A variation between genotypes mean in connection to pulp titratable acidity which contributes to the acidity and aroma was highly significant. In current investigation, it ranged from 0.17 % in Balanagar to 0.65 % in A. muricata. The similar trend of titratable acidity was reported by Onimawo (2002) and Abbo et al. (2006) in A. muricata. Ascorbic acid, a potent antioxidant, was the range of 19.60 (A. cherimola) to 39.24 mg/100 g (A. muricata).

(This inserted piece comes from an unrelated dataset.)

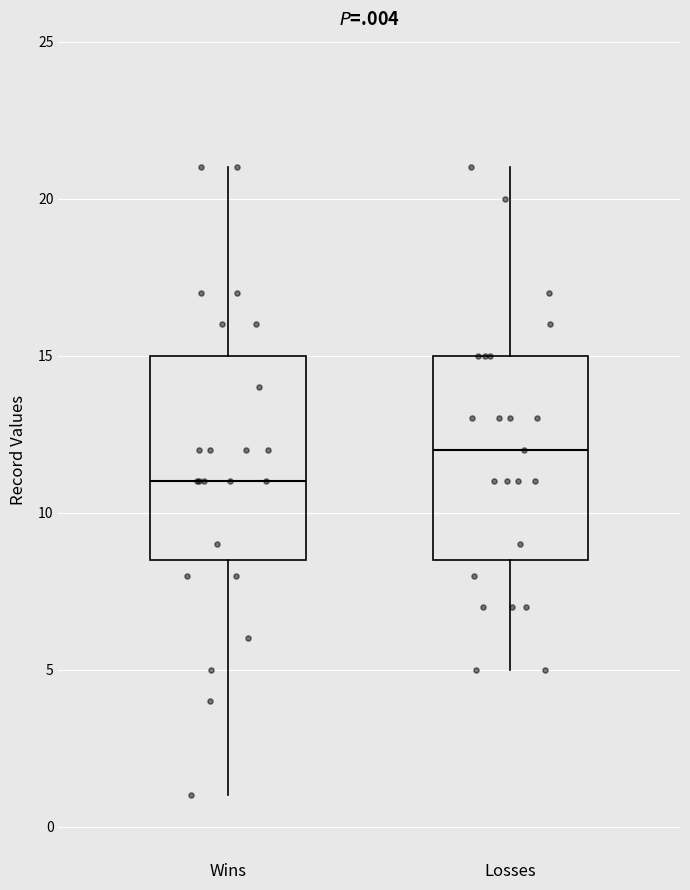

Which box has the lowest median line?

Wins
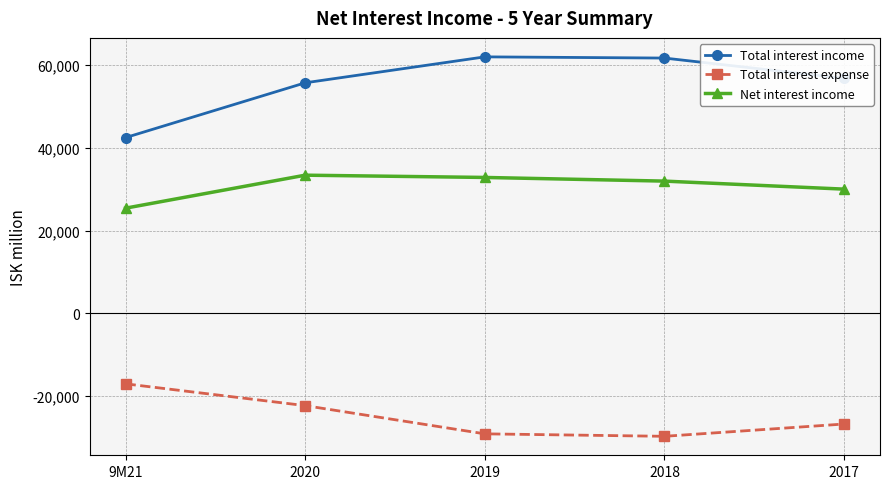

What is the approximate value of Total interest expense at 2019?

-29143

Very little attention has been paid to exploit the seeds for industrial purposes as little attempts have been made to extract oil from the seeds. Annona seeds were found rich enough in crude oil content, placing the seeds in the group of oil seeds, ranged from 23.13 % (Red Sitaphal) to 32.50 % (A. muricata). Findings with respect to oil studies are similar to the observations made by Djenontin et al. (2012). Though the seed oil content was lower than many oil seed crop like soybean, the result indicates that Annona oil can be new source of oil which can be exploited in industries instead of discarding as waste (Mariod et al. 2010).

Conclusion

The conventional phenotypic based diversity analysis has now swapped by DNA markers. This study with RAPD and SSR markers suggested that at DNA level there is considerable genetic diversity among Annona genotypes. Similarly, Annona genotypes were significantly diverse for investigated biochemical parameters. Interestingly, A. muricata, a rich source of seed oil, can be exploited in oil industries. The genotypes characterized based on molecular marker and biochemical gives an opportunity to fruit breeders to alter the fruit qualities of genus Annona.